When we remove barriers for our students, amazing things can happen. Suddenly, you start seeing children demonstrating mathematical thinking, making predictions, using conjecture, thinking systematically and logically – even if they are not quite sure what those terms mean yet! Once we create an environment where confidence is raised and interest piqued we have an opportunity to challenge further:

I have a jacket which has four buttons.

Sometimes, I do the buttons up starting with the top button. Sometimes, I start somewhere else.  

How many different ways of buttoning it up can you find? 

Look back at the number of different ways you found for buttoning up three buttons and four buttons.

Can you predict the number of ways of buttoning up a coat with five buttons? Six buttons…?   

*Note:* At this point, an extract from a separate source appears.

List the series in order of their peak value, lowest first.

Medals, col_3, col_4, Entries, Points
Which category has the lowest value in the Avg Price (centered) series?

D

Now we’ve hit a new level. The answer isn’t immediately obvious, but it feels accessible. The brain is sensing a challenge. The reward that we receive when completing challenges such as these, can be greatly satisfying. It’s taken some effort yet we’ve enjoyed it.

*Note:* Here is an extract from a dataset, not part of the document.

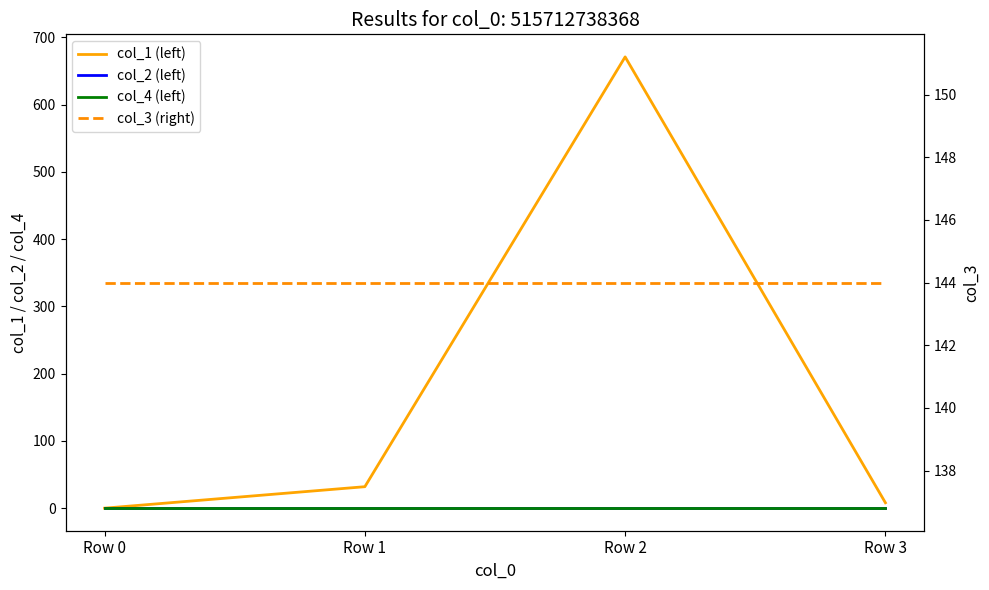

Reading right to left, transcribe all the data shown in this chart.

col_1 (left): 8.0	671.0	31.9	0.0
col_2 (left): 0.0	0.0	0.0	0.0
col_4 (left): 0.0	0.0	0.0	0.0
col_3 (right): 144.0	144.0	144.0	144.0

To facilitate these moments here are some top tips:

  • Language – listen out for the ‘I can’t do it’ statements, arms folded, head in hands and respond with ‘You can’t do it YET’. I love using this and whilst some children need a further nudge, it can often be enough for getting them looking at the problem again.
  • Step backthis is probably the hardest change to adopt. It’s so tempting to step in and coach the steps a child should take to solve the problem. Resist and step back. There is not one correct method of approach. The reward comes from the personal journey of discovery and yours from watching it unfold.
  • You’ve found something that doesn’t work – brilliant! – we want to celebrate the mistakes. In fact get the student up in front of the class to explain what didn’t work. ‘Thank you James, that’s been a really helpful discovery, that’s helped us all avoid a pitfall’.
  • Sharing discoveries – equally the group should benefit from their peer group’s discoveries. However, it’s important that the student knows how to explain their theory first. A theory can only stand up if you can convince others as to why it is true. So talk this through with a student and listen to their explanation before sharing the learning with the whole group.
  • It isn’t a race – the best problems are those that create more questions. What if we changed this or that? There’s no need to rush to an end point and close the problem. Equally it’s important to allow students enough time to feel satisfied that they understand.

Whilst there is still a heavy emphasis on computation in our curricula, I believe we can find many interesting ways of covering these skills within the problem-solving arena. In doing so, we not only develop a student’s fluency in mathematics but also a large set of essential skills that form the backbone of problem solving.